Eh bien, le progrès a une grande date dans l'histoire du monde, c'est celle de l'apparition de l'Évangile. Que voyons-nous avant Jésus-Christ? Dans quelle voie l'humanité est-elle en. gagée ?

Cette humanité, livrée à elle-même, recueille les tristes conséquences de sa chute originelle ; elle se développe dans les arts, dans les sciences, dans la littérature; elle se développe même dans certaines idées religieuses; mais elle ne devient ni meilleure ni plus heureuse. Et la preuve, c'est l'état moral et religieux de la société à l'époque où Jésus-Christ vint au monde. Tous ceux qui ont écrit l'histoire de cette époque nous font de sa corruption un tableau effrayant. La philosophie avait abouti à un scepticisme absolu chez les uns, au désespoir chez les autres. La religion n'était plus qu'un vain mot quand elle n'était pas une ridicule superstition; les augures ne pouvaient plus se rencontrer sous les portiques des temples sans rire; quelqu'un avait jeté ce cri qui marque l'heure de toutes les décadences : « Les dieux s'en vont! » L'esclavage avait atteint ses dernières proportions et ses dernières infamies. Les moeurs, d'abord austères, étaient arrivées à un degré de corruption dont les hideux détails étonnent l'imagination même la plus dépravée. La liberté n'était plus qu'un souvenir; son étoile avait brillé sur le berceau de tous les peuples, mais pour s'éteindre ensuite clans la nuit universelle du despotisme romain.

++++++++++++++++++++

Consigne a: Dans l'extrait, reprenez le passage qui va de « Eh bien, le » jusqu'à « en. gagée ? » inclus, en remplaçant « Évangile » par « Bonne Nouvelle ».
L'extrait et la liste n'ont aucun rapport entre eux.

++++++++++++++++++++

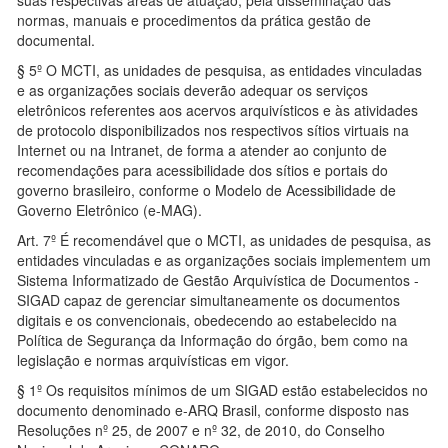
suas respectivas áreas de atuação, pela disseminação das
normas, manuais e procedimentos da prática gestão de
documental.
§ 5º O MCTI, as unidades de pesquisa, as entidades vinculadas
e as organizações sociais deverão adequar os serviços
eletrônicos referentes aos acervos arquivísticos e às atividades
de protocolo disponibilizados nos respectivos sítios virtuais na
Internet ou na Intranet, de forma a atender ao conjunto de
recomendações para acessibilidade dos sítios e portais do
governo brasileiro, conforme o Modelo de Acessibilidade de
Governo Eletrônico (e-MAG).
Art. 7º É recomendável que o MCTI, as unidades de pesquisa, as
entidades vinculadas e as organizações sociais implementem um
Sistema Informatizado de Gestão Arquivística de Documentos -
SIGAD capaz de gerenciar simultaneamente os documentos
digitais e os convencionais, obedecendo ao estabelecido na
Política de Segurança da Informação do órgão, bem como na
legislação e normas arquivísticas em vigor.
§ 1º Os requisitos mínimos de um SIGAD estão estabelecidos no
documento denominado e-ARQ Brasil, conforme disposto nas
Resoluções nº 25, de 2007 e nº 32, de 2010, do Conselho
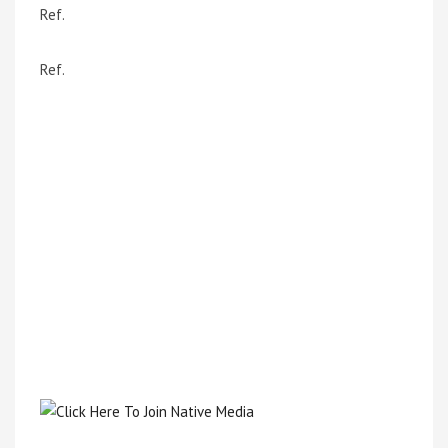
Ref.
Ref.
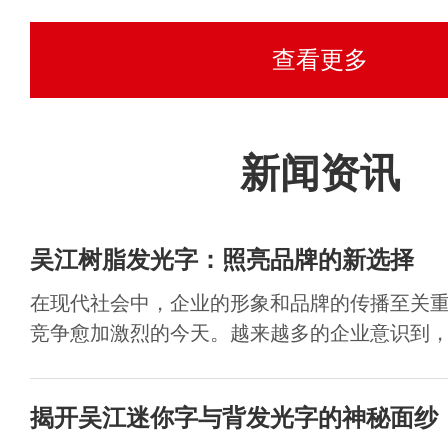
查看更多
新闻资讯
吴江树脂发光字：照亮品牌的新选择
在现代社会中，企业的形象和品牌的传播至关
竞争愈加激烈的今天。越来越多的企业意识到，如
揭开吴江迷你字与背发光字的神秘面纱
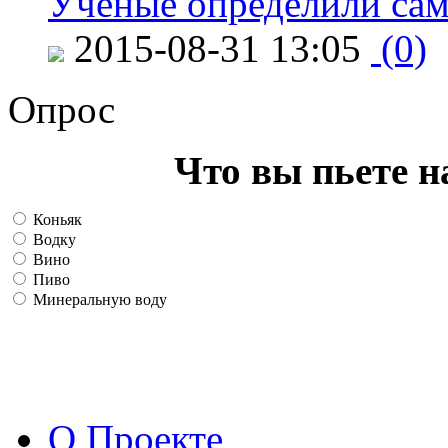
Ученые определили сам
2015-08-31 13:05
(0)
Опрос
Что вы пьете н
Коньяк
Водку
Вино
Пиво
Минеральную воду
О Проекте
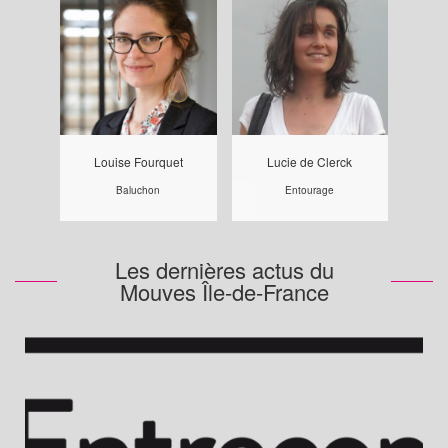
Louise Fourquet
Lucie de Clerck
Baluchon
Entourage
Les dernières actus du
Mouves Île-de-France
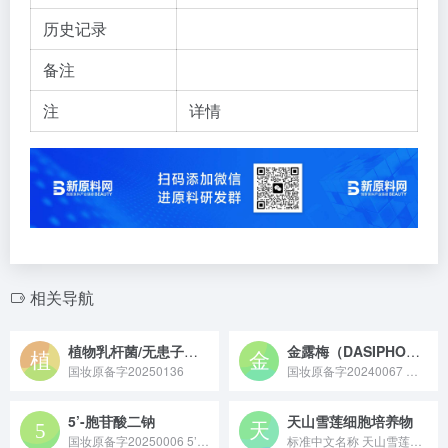
历史记录
备注
注
详情
相关导航
植物乳杆菌/无患子（SAPINDUS MUKOROSSI）果皮提取物发酵产物滤液
金露梅（DASIPHORA FRUTICOSA）提取物
国妆原备字20250136
国妆原备字20240067 金露梅（DASIPHORA FRUTICOSA）提取物原料是从蔷薇科委陵菜属植物金露梅中提取得到，富含黄酮、多酚等活性成分，具有抗氧化、舒缓及保湿特性，常用于化妆品、保健食品领域作为功效性原料。
5’-胞苷酸二钠
天山雪莲细胞培养物
国妆原备字20250006 5’- 胞苷酸二钠原料是一种主要通过微生物发酵或化学合成制备，呈白色结晶性粉末状，具有增鲜调味功能的核苷酸类食品添加剂原料。
标准中文名称 天山雪莲细胞培养物 备案号 国妆原备字2023...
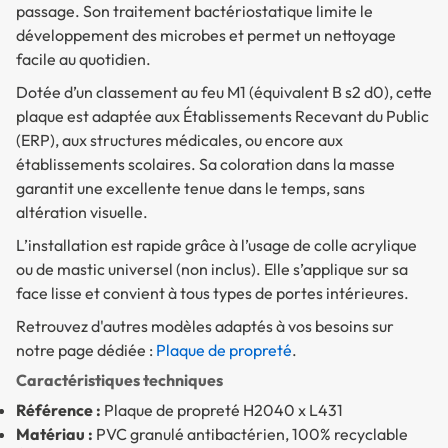
passage. Son traitement bactériostatique limite le
développement des microbes et permet un nettoyage
facile au quotidien.
Dotée d’un classement au feu M1 (équivalent B s2 d0), cette
plaque est adaptée aux Établissements Recevant du Public
(ERP), aux structures médicales, ou encore aux
établissements scolaires. Sa coloration dans la masse
garantit une excellente tenue dans le temps, sans
altération visuelle.
L’installation est rapide grâce à l’usage de colle acrylique
ou de mastic universel (non inclus). Elle s’applique sur sa
face lisse et convient à tous types de portes intérieures.
Retrouvez d'autres modèles adaptés à vos besoins sur
notre page dédiée :
Plaque de propreté
.
Caractéristiques techniques
Référence :
Plaque de propreté H2040 x L431
Matériau :
PVC granulé antibactérien, 100% recyclable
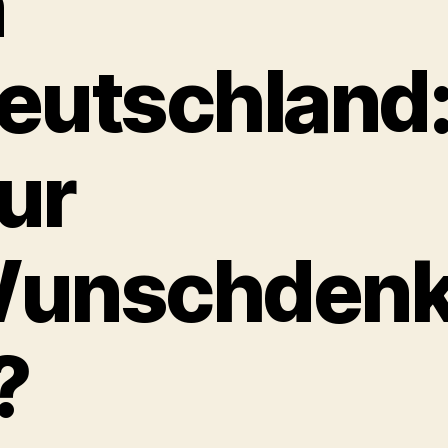
n
eutschland
ur
unschden
?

++++++++++++++++++++

Consigne b: Recopiez tel quel le début de la liste, jusqu'à la ligne contenant « de protocolo disponibilizados » incluse, sans reprendre les images.

Réponse a:
Eh bien, le progrès a une grande date dans l'histoire du monde, c'est celle de l'apparition de l'Bonne Nouvelle. Que voyons-nous avant Jésus-Christ? Dans quelle voie l'humanité est-elle en. gagée ?

Réponse b:
suas respectivas áreas de atuação, pela disseminação das
normas, manuais e procedimentos da prática gestão de
documental.
§ 5º O MCTI, as unidades de pesquisa, as entidades vinculadas
e as organizações sociais deverão adequar os serviços
eletrônicos referentes aos acervos arquivísticos e às atividades
de protocolo disponibilizados nos respectivos sítios virtuais na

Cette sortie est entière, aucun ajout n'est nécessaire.